Some elements of meta-gaming are unavoidable.
Certainly true.
Likewise as far as your character is concerned fire hurts like hell, however the player will usually just see 1d6 per round and think "I can take this for 20 rounds. I just ignore the fire."
However, you've got this one backwards. As far as your character is concerned, fire does 1d6 damage per round and is not especially painful. However, you the player - in whatever capacity - know that real world fire is dangerous and painful and so imagine that the fire has those properties for your character even though it clearly and unmistakably doesn't. Likewise, you are suggesting that the player metagame by playing the character in a way that isn't justified by game reality - as if the fire had the properties of out of game fire rather than the properties it actually has in the game. The problem here is that there is a certain degree of verisimilitude to reality you wish your game to have that the mechanics fail to have. However, the in game world is defined by whatever it actually simulates, not by what you wish it would simulate (what you the player wish was happening in game is inherently part of the metagame). A group that ceases to pretend that the game has features it doesn't have, has stopped metagaming rather than started metagaming.
Now note, I'm not suggesting this is necessarily good for the group. By agreeing to metagame that fire is particularly hot and deadly, the group may have been able to ignore problems with the rules that otherwise would have greatly irritated one or more players. In this case, metagaming is 'good' - if perhaps not the most appropriate solution to a problem that isn't actually occurring in the metagame (how the game is played) but with the game itself (what the rules of the game actually are).
If in fact you want the players to play their characters as if fire was especially painful and dangerous, the best approach is to make fire mechanically have those consequences. Then the game reality will produce the behavior that you desire in the metagame. Asking the player to ignore the game reality in favor of your out of game understanding of fire is asking the player to metagame.
A common example, in 3e especially, was the '5 minute adventuring day.' Having depleted their spells character would often hole up in a room and rest for 23 hours in spite of the fact that they had only fought two battles and spent 10 minutes of their day actually doing something. This is because they saw a sharp fall off in combat effectiveness without those spells slots and so would just refuse to fight. So they would shut a door and pretend to not be there, trusting the GM to let them get away with it in spite of the fact that they are in a castle full of intelligent humanoids and incorporal undead. And the GM, not wanting his game to end, would run the NPCs like mindless drones who ignored the shut door and piles of bodies and the cycle of meta-gaming complicity was complete.
Again, the players aren't metagaming here. The game reality that the characters observe is if you hole yourself up in a room, you are safe and can recover full combat effectiveness. Since this is the most effective in game strategy, this isn't metagaming. It's what actual characters in the observed game world would logically do.
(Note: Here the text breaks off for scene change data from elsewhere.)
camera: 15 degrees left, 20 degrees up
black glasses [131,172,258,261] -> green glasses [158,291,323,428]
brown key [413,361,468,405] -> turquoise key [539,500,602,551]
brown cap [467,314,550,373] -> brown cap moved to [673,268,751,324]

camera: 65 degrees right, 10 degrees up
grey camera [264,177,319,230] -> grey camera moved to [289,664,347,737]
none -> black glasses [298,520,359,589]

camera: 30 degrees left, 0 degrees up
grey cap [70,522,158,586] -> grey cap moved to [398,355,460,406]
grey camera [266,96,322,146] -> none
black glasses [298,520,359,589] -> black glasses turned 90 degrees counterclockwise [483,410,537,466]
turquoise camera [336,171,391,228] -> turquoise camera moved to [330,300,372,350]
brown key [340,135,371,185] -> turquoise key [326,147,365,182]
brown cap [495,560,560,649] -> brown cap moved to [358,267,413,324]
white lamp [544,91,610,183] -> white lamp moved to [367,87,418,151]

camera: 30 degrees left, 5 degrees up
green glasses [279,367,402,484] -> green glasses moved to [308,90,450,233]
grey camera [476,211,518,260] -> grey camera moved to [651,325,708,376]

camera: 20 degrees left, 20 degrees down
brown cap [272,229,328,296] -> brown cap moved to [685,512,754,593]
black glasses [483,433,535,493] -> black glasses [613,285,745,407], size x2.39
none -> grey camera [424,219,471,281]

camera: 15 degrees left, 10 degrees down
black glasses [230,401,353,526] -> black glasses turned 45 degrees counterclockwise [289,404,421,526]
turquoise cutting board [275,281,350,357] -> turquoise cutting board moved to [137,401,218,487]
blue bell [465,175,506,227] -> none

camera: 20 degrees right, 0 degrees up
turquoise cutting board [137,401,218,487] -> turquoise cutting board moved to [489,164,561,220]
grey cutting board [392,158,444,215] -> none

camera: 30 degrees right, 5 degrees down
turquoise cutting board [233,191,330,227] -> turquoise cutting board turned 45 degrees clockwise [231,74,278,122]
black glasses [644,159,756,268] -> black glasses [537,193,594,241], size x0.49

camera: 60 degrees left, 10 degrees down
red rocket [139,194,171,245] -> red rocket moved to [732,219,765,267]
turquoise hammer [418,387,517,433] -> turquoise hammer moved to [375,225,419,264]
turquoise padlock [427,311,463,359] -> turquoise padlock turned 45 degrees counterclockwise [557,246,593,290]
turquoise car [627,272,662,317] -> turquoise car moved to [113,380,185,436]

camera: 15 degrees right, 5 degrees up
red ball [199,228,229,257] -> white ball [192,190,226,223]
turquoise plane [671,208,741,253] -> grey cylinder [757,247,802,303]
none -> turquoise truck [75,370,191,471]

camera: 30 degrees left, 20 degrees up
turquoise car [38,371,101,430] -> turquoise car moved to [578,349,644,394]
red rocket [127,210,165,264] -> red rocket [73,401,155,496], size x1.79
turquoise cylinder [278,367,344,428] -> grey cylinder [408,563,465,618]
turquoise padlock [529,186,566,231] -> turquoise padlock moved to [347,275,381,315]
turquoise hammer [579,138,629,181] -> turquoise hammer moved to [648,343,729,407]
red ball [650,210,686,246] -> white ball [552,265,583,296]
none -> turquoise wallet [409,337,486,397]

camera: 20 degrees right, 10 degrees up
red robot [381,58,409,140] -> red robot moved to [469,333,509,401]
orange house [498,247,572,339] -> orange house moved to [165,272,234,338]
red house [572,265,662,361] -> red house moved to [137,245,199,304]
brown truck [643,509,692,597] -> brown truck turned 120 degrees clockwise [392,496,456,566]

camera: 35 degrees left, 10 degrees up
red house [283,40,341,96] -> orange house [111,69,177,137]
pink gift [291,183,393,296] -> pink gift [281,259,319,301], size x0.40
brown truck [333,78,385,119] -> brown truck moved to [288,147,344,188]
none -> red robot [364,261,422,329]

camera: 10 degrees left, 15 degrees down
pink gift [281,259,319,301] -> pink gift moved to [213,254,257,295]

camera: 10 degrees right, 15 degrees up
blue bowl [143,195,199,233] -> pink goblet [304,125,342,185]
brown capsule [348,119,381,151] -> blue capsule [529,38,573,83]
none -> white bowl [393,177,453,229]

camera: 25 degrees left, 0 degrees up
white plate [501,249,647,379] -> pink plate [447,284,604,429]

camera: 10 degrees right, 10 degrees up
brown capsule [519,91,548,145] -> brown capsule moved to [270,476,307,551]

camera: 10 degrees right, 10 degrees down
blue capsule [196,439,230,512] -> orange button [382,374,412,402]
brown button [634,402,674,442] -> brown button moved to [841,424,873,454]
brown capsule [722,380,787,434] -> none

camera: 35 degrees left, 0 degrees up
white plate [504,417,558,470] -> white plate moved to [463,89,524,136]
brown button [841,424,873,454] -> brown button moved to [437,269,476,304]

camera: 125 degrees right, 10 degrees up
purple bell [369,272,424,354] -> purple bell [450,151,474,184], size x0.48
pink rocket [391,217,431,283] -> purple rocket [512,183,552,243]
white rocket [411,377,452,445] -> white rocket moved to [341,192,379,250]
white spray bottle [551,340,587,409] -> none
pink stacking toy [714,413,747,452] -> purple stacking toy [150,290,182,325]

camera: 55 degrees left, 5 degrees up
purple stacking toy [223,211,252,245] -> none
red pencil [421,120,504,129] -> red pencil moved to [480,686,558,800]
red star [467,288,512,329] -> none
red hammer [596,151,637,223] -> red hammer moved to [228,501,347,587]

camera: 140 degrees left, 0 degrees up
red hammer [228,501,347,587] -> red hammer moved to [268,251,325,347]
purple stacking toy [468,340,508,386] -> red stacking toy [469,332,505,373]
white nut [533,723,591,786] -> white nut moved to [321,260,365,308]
The person who is actually metagaming here is the GM, who makes the decision to run intelligent creatures as mindless drones for a reason that exists only at the metagame level - his personal desire for the game to not end.
A player that tried this in my game based on the metagame assumption that monsters don't act according to their recorded intelligence because the GM is afraid to kill PC's will be disabused of that notion quite quickly.
One of the reasons that I, personally, hate x/day abilities is that they encourage meta-game thinking
I think my biggest problem with such powers is rather a different but related problem; namely, that such mechanics are usually dissociated from the game reality and lack a rigorous explanation in the game reality. Usually, if the power is somewhat of a supernatural character, you can invent some plausible association between the mechanics and the described game reality. But x/day abilities that lack a supernatural explanation are just about impossible to associate with the described game reality, because we don't observe abilities having those precise restrictions in the 'real world'. Dissociated mechanics undermine or ability to role play the game, since the game is less and less encouraging us to simultaneously play the game and imagine the reality it is simulating. The more dissociated your game mechanics, the less like a role playing game it will feel to many people.